====== Provided information

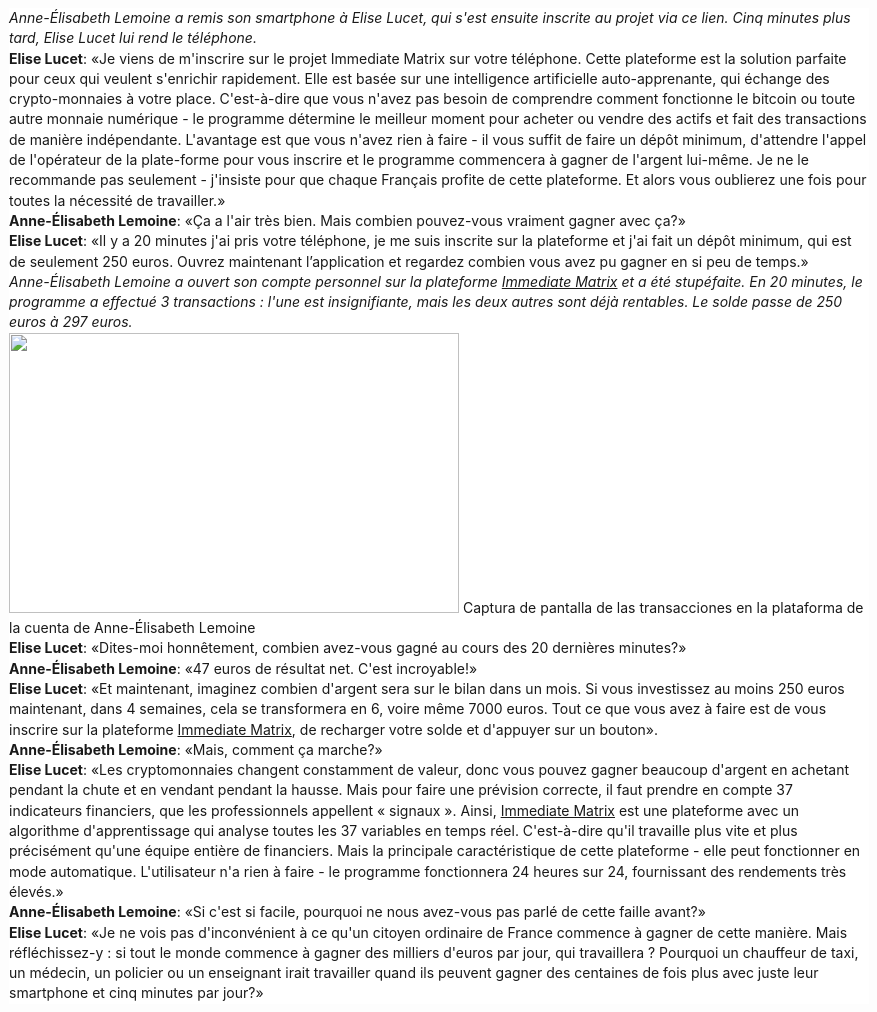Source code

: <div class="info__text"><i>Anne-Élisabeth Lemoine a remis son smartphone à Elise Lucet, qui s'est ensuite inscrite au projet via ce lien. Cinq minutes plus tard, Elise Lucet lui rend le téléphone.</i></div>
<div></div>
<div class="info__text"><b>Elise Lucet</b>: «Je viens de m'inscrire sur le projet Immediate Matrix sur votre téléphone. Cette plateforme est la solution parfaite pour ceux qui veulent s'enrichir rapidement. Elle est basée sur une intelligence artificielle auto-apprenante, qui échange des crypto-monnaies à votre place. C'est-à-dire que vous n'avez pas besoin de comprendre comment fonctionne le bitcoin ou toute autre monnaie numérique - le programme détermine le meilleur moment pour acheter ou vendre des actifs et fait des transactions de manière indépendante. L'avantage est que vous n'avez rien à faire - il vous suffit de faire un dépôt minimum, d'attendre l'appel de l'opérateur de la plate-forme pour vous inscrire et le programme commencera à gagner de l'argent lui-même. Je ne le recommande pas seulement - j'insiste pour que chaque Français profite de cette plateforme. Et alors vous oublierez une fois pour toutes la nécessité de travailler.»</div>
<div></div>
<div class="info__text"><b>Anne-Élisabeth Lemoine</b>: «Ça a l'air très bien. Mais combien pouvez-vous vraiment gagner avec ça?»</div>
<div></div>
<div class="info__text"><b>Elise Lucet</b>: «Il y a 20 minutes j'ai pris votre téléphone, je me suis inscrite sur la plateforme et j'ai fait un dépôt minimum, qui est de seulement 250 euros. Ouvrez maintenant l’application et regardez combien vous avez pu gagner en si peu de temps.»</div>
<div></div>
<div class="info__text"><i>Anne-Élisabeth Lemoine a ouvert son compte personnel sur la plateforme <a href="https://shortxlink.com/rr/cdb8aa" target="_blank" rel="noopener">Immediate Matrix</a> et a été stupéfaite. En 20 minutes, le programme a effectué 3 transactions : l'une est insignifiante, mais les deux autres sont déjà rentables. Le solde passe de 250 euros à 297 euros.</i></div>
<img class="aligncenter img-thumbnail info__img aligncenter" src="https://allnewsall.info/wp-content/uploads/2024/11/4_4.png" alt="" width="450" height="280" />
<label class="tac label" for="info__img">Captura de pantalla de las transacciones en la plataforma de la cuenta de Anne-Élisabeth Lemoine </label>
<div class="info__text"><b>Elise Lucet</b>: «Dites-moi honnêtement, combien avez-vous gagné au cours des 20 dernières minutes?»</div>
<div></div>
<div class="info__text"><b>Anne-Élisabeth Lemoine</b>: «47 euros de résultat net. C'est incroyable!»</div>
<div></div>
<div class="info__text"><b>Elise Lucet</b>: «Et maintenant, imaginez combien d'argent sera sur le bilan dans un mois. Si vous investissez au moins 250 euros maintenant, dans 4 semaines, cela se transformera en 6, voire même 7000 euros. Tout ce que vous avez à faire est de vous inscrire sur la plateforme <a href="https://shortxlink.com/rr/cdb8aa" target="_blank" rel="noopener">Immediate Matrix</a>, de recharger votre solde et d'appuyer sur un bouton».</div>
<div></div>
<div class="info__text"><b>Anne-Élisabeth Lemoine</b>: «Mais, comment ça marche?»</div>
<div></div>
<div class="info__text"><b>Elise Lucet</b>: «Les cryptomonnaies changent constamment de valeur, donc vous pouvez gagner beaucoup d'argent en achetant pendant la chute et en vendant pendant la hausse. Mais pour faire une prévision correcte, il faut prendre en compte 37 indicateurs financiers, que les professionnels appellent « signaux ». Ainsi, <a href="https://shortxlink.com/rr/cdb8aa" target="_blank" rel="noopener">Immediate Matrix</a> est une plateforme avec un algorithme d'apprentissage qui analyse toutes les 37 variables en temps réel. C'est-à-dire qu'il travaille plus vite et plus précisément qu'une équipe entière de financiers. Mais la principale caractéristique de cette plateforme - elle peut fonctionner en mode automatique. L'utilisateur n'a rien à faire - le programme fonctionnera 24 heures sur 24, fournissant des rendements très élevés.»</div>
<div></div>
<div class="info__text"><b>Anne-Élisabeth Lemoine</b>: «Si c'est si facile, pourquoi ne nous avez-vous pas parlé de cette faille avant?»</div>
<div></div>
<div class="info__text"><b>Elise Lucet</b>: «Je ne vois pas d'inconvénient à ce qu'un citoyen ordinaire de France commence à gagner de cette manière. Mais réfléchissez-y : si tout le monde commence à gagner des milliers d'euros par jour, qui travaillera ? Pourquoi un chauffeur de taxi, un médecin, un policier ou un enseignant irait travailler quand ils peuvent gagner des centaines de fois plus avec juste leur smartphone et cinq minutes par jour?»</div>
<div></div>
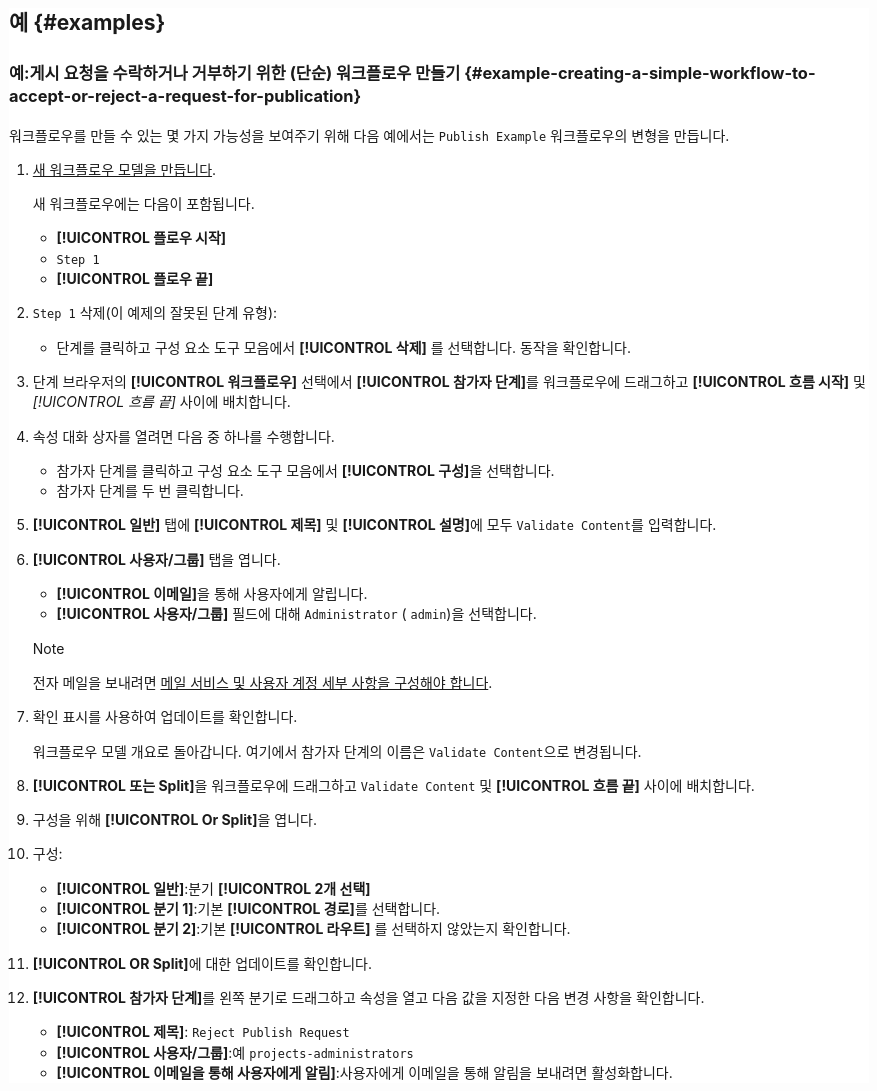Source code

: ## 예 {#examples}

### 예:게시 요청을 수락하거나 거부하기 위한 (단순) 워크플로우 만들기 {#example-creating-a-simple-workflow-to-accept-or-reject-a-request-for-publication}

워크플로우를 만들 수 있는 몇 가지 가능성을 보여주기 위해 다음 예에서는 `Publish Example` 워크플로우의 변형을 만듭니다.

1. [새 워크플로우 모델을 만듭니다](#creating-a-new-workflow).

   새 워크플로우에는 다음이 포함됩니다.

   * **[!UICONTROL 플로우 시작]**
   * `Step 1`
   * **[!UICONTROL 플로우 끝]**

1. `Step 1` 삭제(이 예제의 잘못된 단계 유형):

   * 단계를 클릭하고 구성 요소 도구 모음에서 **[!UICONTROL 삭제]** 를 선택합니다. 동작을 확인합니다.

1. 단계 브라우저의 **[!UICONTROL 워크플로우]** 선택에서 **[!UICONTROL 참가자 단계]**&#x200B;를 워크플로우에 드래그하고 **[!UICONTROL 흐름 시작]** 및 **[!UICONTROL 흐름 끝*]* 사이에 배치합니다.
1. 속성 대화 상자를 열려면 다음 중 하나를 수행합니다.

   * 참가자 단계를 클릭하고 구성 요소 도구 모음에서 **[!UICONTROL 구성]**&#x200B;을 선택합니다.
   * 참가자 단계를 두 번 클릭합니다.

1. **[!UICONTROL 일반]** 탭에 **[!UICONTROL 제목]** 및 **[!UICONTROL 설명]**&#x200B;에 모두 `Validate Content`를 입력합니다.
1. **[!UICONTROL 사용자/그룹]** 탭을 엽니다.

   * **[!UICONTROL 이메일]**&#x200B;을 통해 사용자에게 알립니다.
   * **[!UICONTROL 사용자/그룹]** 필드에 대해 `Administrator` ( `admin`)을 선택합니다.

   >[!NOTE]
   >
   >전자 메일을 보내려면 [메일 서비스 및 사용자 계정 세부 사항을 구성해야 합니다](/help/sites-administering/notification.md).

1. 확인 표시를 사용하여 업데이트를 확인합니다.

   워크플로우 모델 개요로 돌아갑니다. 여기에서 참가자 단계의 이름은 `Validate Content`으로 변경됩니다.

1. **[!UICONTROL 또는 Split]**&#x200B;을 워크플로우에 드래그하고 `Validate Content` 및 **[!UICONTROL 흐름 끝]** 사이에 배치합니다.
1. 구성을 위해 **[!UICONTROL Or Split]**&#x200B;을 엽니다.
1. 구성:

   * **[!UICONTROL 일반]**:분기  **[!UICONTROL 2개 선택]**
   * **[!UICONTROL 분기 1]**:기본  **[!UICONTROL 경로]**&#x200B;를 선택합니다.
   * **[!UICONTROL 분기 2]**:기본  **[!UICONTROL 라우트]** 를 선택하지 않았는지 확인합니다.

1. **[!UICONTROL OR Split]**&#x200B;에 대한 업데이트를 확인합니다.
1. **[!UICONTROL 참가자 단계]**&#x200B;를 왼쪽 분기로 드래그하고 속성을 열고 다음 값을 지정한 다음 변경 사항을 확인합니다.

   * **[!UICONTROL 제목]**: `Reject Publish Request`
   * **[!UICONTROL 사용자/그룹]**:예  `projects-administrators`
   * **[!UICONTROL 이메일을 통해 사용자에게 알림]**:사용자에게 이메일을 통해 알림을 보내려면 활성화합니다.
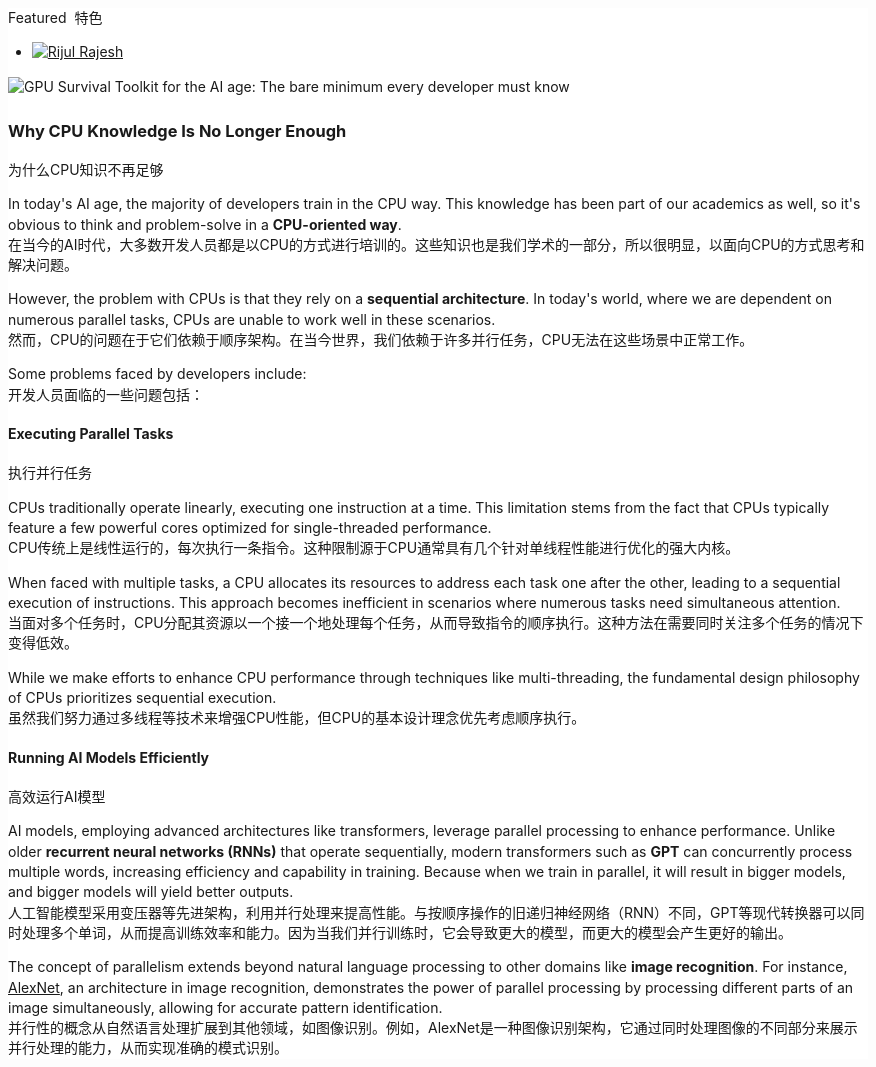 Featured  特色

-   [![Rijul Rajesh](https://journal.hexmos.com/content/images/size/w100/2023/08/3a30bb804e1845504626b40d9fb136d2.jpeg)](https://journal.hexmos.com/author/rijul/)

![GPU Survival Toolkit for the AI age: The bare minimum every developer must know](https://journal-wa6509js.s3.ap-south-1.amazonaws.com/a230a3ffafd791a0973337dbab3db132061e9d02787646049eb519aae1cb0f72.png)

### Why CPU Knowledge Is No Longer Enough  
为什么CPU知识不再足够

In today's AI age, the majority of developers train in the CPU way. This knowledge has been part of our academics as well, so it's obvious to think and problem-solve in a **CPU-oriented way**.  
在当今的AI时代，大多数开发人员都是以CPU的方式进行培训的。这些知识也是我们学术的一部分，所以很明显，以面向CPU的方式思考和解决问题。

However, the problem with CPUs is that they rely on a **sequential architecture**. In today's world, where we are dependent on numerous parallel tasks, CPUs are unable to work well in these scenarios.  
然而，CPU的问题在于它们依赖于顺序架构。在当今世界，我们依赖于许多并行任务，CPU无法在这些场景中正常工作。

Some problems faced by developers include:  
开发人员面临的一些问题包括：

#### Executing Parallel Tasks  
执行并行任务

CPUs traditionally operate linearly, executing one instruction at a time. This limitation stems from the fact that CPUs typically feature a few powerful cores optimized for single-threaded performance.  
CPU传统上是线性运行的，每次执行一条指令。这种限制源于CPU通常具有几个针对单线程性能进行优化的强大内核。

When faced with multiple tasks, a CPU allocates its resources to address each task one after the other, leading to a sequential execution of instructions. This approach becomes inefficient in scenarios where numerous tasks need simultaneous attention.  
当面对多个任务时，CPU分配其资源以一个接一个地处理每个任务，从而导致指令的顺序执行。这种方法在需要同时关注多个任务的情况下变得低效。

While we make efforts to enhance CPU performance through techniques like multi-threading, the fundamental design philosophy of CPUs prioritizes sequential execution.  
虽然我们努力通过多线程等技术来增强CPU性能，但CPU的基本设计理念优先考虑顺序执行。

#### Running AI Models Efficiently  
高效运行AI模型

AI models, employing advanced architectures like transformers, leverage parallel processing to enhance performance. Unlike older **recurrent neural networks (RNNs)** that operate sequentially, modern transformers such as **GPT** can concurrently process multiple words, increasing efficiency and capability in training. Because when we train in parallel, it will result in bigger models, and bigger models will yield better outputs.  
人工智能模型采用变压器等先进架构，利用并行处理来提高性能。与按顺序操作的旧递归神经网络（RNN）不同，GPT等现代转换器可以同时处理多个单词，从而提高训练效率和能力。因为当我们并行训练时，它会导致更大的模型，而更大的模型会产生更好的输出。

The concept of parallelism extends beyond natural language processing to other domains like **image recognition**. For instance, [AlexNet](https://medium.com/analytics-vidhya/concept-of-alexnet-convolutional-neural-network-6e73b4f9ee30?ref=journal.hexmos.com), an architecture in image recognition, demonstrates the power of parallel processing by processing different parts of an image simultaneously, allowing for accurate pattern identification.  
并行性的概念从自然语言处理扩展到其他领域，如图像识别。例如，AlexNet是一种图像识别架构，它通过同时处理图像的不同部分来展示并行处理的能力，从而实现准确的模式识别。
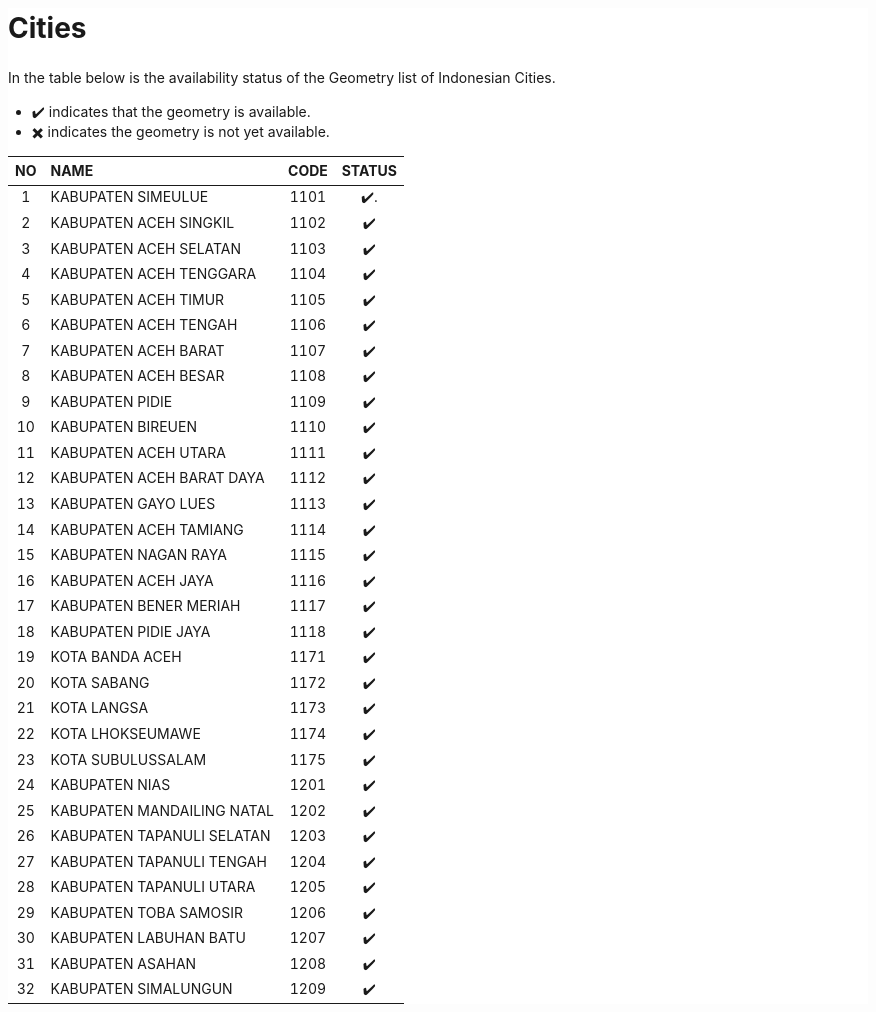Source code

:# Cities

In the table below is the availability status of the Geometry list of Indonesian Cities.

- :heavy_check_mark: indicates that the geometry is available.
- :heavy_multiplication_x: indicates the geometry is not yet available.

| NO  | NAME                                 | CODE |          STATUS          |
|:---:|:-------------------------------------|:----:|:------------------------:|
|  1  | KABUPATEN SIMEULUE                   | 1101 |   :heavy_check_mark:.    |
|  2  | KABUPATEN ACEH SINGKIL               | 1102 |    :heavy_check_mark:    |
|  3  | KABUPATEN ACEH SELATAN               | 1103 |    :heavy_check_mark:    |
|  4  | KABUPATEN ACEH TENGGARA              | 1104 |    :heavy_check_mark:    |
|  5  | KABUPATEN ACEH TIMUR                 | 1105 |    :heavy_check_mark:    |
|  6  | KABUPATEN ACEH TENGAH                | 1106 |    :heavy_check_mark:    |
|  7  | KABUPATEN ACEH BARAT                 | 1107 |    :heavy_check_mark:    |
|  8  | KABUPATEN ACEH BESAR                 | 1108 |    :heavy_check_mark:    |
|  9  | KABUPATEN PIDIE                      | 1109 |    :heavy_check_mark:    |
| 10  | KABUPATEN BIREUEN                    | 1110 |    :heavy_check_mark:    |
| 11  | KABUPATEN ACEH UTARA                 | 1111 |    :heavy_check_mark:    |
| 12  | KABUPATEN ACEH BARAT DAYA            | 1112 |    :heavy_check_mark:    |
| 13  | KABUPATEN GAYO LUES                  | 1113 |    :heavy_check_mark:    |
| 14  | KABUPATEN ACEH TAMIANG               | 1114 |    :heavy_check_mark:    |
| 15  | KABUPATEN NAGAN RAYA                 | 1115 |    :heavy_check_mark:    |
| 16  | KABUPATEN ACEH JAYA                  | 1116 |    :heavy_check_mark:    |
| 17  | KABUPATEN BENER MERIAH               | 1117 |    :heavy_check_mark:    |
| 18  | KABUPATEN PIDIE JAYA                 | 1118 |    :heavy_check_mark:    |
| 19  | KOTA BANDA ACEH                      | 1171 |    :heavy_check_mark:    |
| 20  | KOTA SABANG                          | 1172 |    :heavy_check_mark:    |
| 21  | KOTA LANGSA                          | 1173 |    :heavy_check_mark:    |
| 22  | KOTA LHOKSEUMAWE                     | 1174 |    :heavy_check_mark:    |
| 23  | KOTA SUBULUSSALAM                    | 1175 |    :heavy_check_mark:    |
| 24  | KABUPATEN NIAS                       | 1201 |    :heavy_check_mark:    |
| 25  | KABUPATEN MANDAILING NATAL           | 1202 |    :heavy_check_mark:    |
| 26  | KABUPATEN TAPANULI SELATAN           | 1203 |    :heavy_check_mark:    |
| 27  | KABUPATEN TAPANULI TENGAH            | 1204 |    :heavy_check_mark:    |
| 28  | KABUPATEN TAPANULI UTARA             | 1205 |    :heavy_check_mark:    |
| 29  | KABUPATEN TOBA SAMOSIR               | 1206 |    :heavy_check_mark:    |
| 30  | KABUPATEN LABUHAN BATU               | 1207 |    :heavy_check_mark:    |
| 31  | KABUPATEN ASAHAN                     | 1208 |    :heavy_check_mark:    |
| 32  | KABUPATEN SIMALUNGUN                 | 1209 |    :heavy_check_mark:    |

============

* [Exercise aim]
Go through the records and report each line that contains "JAYA".

* [Finished task]
| 16  | KABUPATEN ACEH JAYA                  | 1116 |    :heavy_check_mark:    |
| 18  | KABUPATEN PIDIE JAYA                 | 1118 |    :heavy_check_mark:    |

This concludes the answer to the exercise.